Focus on What You Can Take with You — Alma 39–42
Come, Follow Me: Book of Mormon 2024 (August 5–11)
The day my mother died my brother came to her house. Quietly he went from room to room, upstairs, downstairs. He then solemnly announced, “Nope. She didn’t take anything with her.” We laughed but were secretly disappointed she hadn’t taken a few of her earthly treasures to lighten our load of dispersing her sizeable estate!
One of the wise counsels Alma gave his son Corianton was this truth, “Seek not after riches nor the vain things of this world; for behold you cannot carry them with you” (Alma 39:14).
While we can’t take earthly possessions with us, we can take regrets. Alma, the younger, having had a season of regrets in his life, was fervent about helping Corianton avoid them in his life.
When facing death, there is phenomenal clarity about what really matters.

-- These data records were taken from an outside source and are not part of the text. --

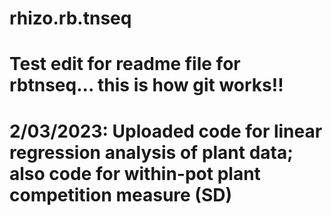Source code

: # rhizo.rb.tnseq

# Test edit for readme file for rbtnseq... this is how git works!!

# 2/03/2023: Uploaded code for linear regression analysis of plant data; also code for within-pot plant competition measure (SD)
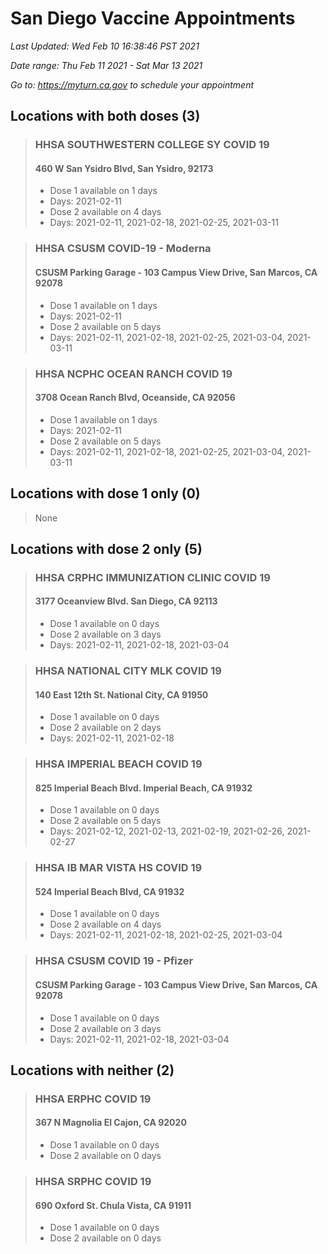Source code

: # San Diego Vaccine Appointments
*Last Updated: Wed Feb 10 16:38:46 PST 2021*

*Date range: Thu Feb 11 2021 - Sat Mar 13 2021*

*Go to: <https://myturn.ca.gov> to schedule your appointment*


## Locations with both doses (3)

>### HHSA SOUTHWESTERN COLLEGE SY COVID 19
>#### 460 W San Ysidro Blvd, San Ysidro, 92173
>- Dose 1 available on 1 days
>  - Days: 2021-02-11
>- Dose 2 available on 4 days
>  - Days: 2021-02-11, 2021-02-18, 2021-02-25, 2021-03-11

>### HHSA CSUSM COVID-19 - Moderna
>#### CSUSM Parking Garage - 103 Campus View Drive, San Marcos, CA 92078
>- Dose 1 available on 1 days
>  - Days: 2021-02-11
>- Dose 2 available on 5 days
>  - Days: 2021-02-11, 2021-02-18, 2021-02-25, 2021-03-04, 2021-03-11

>### HHSA NCPHC OCEAN RANCH COVID 19
>#### 3708 Ocean Ranch Blvd, Oceanside, CA 92056
>- Dose 1 available on 1 days
>  - Days: 2021-02-11
>- Dose 2 available on 5 days
>  - Days: 2021-02-11, 2021-02-18, 2021-02-25, 2021-03-04, 2021-03-11

## Locations with dose 1 only (0)

>None

## Locations with dose 2 only (5)

>### HHSA CRPHC IMMUNIZATION CLINIC COVID 19
>#### 3177 Oceanview Blvd. San Diego, CA 92113
>- Dose 1 available on 0 days
>- Dose 2 available on 3 days
>  - Days: 2021-02-11, 2021-02-18, 2021-03-04

>### HHSA NATIONAL CITY MLK COVID 19
>#### 140 East 12th St. National City, CA 91950
>- Dose 1 available on 0 days
>- Dose 2 available on 2 days
>  - Days: 2021-02-11, 2021-02-18

>### HHSA IMPERIAL BEACH COVID 19
>#### 825 Imperial Beach Blvd. Imperial Beach, CA 91932
>- Dose 1 available on 0 days
>- Dose 2 available on 5 days
>  - Days: 2021-02-12, 2021-02-13, 2021-02-19, 2021-02-26, 2021-02-27

>### HHSA IB MAR VISTA HS COVID 19
>#### 524 Imperial Beach Blvd, CA 91932
>- Dose 1 available on 0 days
>- Dose 2 available on 4 days
>  - Days: 2021-02-11, 2021-02-18, 2021-02-25, 2021-03-04

>### HHSA CSUSM COVID 19 - Pfizer
>#### CSUSM Parking Garage - 103 Campus View Drive, San Marcos, CA 92078
>- Dose 1 available on 0 days
>- Dose 2 available on 3 days
>  - Days: 2021-02-11, 2021-02-18, 2021-03-04

## Locations with neither (2)

>### HHSA ERPHC COVID 19
>#### 367 N Magnolia El Cajon, CA 92020
>- Dose 1 available on 0 days
>- Dose 2 available on 0 days

>### HHSA SRPHC COVID 19
>#### 690 Oxford St. Chula Vista, CA 91911
>- Dose 1 available on 0 days
>- Dose 2 available on 0 days

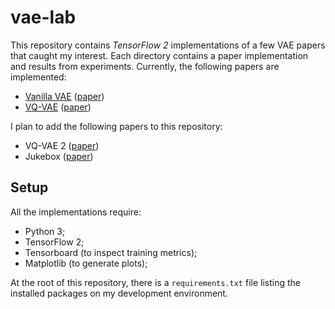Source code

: # vae-lab

This repository contains *TensorFlow 2* implementations of a few VAE papers that caught my interest. Each directory contains a paper implementation and results from experiments. Currently, the following papers are implemented:

* [Vanilla VAE](vae/) ([paper](https://arxiv.org/abs/1312.6114))
* [VQ-VAE](vq-vae/) ([paper](https://arxiv.org/abs/1711.00937))

I plan to add the following papers to this repository:
* VQ-VAE 2 ([paper](https://arxiv.org/abs/1906.00446))
* Jukebox ([paper](https://arxiv.org/abs/2005.00341))

## Setup

All the implementations require:
* Python 3;
* TensorFlow 2;
* Tensorboard (to inspect training metrics);
* Matplotlib (to generate plots);

At the root of this repository, there is a `requirements.txt` file listing the installed packages on my development environment.
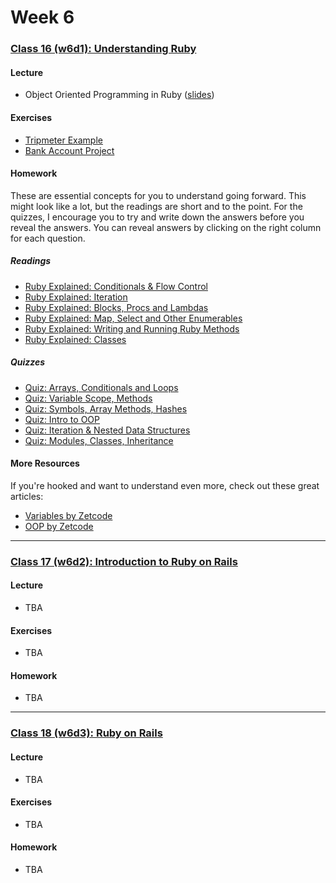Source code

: # Week 6

### [Class 16 (w6d1): Understanding Ruby](./w6d1)

#### Lecture
* Object Oriented Programming in Ruby ([slides](./w6d1/slides/w6d1_lecture.pdf))

#### Exercises
* [Tripmeter Example](./w6d1/tripmeter.rb)
* [Bank Account Project](./w6d1/exercises/bank.md)

#### Homework

These are essential concepts for you to understand going forward. This might look like a lot, but the readings are short and to the point. For the quizzes, I encourage you to try and write down the answers before you reveal the answers. You can reveal answers by clicking on the right column for each question.

##### Readings
* [Ruby Explained: Conditionals & Flow Control](http://www.eriktrautman.com/posts/ruby-explained-conditionals-and-flow-control)
* [Ruby Explained: Iteration](http://www.eriktrautman.com/posts/ruby-explained-conditionals-and-flow-control)
* [Ruby Explained: Blocks, Procs and Lambdas](http://www.eriktrautman.com/posts/ruby-explained-blocks-procs-and-lambdas-aka-closures)
* [Ruby Explained: Map, Select and Other Enumerables](http://www.eriktrautman.com/posts/ruby-explained-map-select-and-other-enumerable-methods)
* [Ruby Explained: Writing and Running Ruby Methods ](http://www.eriktrautman.com/posts/ruby-explained-writing-and-running-methods)
* [Ruby Explained: Classes](http://www.eriktrautman.com/posts/ruby-explained-classes)

##### Quizzes
* [Quiz: Arrays, Conditionals and Loops](http://www.codequizzes.com/learn-ruby/arrays-conditionals-loops)
* [Quiz: Variable Scope, Methods](http://www.codequizzes.com/learn-ruby/variable-scope-methods)
* [Quiz: Symbols, Array Methods, Hashes](http://www.codequizzes.com/learn-ruby/symbols-array-methods-hashes)
* [Quiz: Intro to OOP](http://www.codequizzes.com/learn-ruby/intro-object-oriented-programming)
* [Quiz: Iteration & Nested Data Structures](http://www.codequizzes.com/learn-ruby/iteration-nested-data-structures)
* [Quiz: Modules, Classes, Inheritance](http://www.codequizzes.com/learn-ruby/modules-classes-inheritance)

#### More Resources
If you're hooked and want to understand even more, check out these great articles:
* [Variables by Zetcode](http://zetcode.com/lang/rubytutorial/variables/)
* [OOP by Zetcode](http://zetcode.com/lang/rubytutorial/oop/)

---

### [Class 17 (w6d2): Introduction to Ruby on Rails](./w6d2)

#### Lecture
* TBA

#### Exercises
* TBA

#### Homework
* TBA

---

### [Class 18 (w6d3): Ruby on Rails](./w6d3)

#### Lecture
* TBA

#### Exercises
* TBA

#### Homework
* TBA
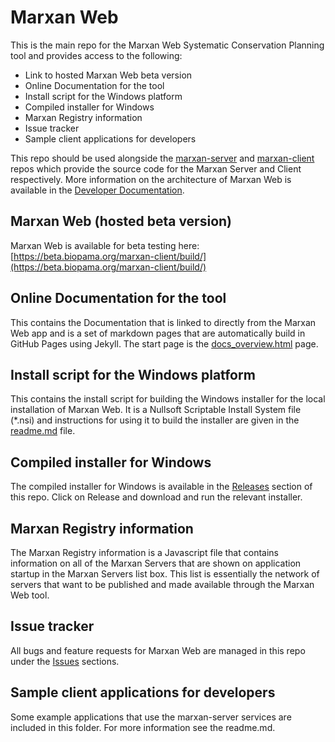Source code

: # Marxan Web
This is the main repo for the Marxan Web Systematic Conservation Planning tool and provides access to the following:
- Link to hosted Marxan Web beta version  
- Online Documentation for the tool
- Install script for the Windows platform
- Compiled installer for Windows
- Marxan Registry information
- Issue tracker
- Sample client applications for developers  

This repo should be used alongside the [marxan-server](https://github.com/andrewcottam/marxan-server) and [marxan-client](https://github.com/andrewcottam/marxan-client) repos which provide the source code for the Marxan Server and Client respectively. More information on the architecture of Marxan Web is available in the [Developer Documentation](https://andrewcottam.github.io/marxan-web/documentation/docs_dev.html).  

## Marxan Web (hosted beta version)
Marxan Web is available for beta testing here: [https://beta.biopama.org/marxan-client/build/](https://beta.biopama.org/marxan-client/build/)

## Online Documentation for the tool
This contains the Documentation that is linked to directly from the Marxan Web app and is a set of markdown pages that are automatically build in GitHub Pages using Jekyll. The start page is the [docs_overview.html](https://andrewcottam.github.io/marxan-web/documentation/docs_overview.html) page.  

## Install script for the Windows platform
This contains the install script for building the Windows installer for the local installation of Marxan Web. It is a Nullsoft Scriptable Install System file (*.nsi) and instructions for using it to build the installer are given in the [readme.md](https://andrewcottam.github.io/marxan-web/installers/windows/) file.

## Compiled installer for Windows
The compiled installer for Windows is available in the [Releases](https://github.com/andrewcottam/marxan-web/releases) section of this repo. Click on Release and download and run the relevant installer.  

## Marxan Registry information
The Marxan Registry information is a Javascript file that contains information on all of the Marxan Servers that are shown on application startup in the Marxan Servers list box. This list is essentially the network of servers that want to be published and made available through the Marxan Web tool.  

## Issue tracker
All bugs and feature requests for Marxan Web are managed in this repo under the [Issues](https://github.com/andrewcottam/marxan-web/issues) sections.  

## Sample client applications for developers  
Some example applications that use the marxan-server services are included in this folder. For more information see the readme.md.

Bronnie Ware, a hospice nurse, documented in her book, The Top Five Regrets of Dying, the most common regrets she heard from her patients. They were: 1) “I wish I'd had the courage to live a life true to myself, not the life others expected of me.” 2) “I wish I hadn't worked so hard.” 3) “I wish I'd had the courage to express my feelings.” 4) “I wish I had stayed in touch with my friends.” 5) “I wish I had let myself be happier”.
If you were to die soon, what would you regret?
Like Alma and Corianton, your answer to this question enables you to use regret as a checkpoint and a turning point.
“But here is the grand truth: while the world insists that power, possessions, popularity, and pleasures of the flesh bring happiness, they do not! They cannot! What they do produce is nothing but a hollow substitute for ‘the blessed and happy state of those [who] keep the commandments of God.’ The truth is that it is much more exhausting to seek happiness where you can never find it! However, when you yoke yourself to Jesus Christ and do the spiritual work required to overcome the world, He, and He alone, does have the power to lift you above the pull of this world” (Russell M. Nelson).
Do Hard Divinely Better Lesson #31: Focus wisely on what you can take with you. It brings happiness now and later.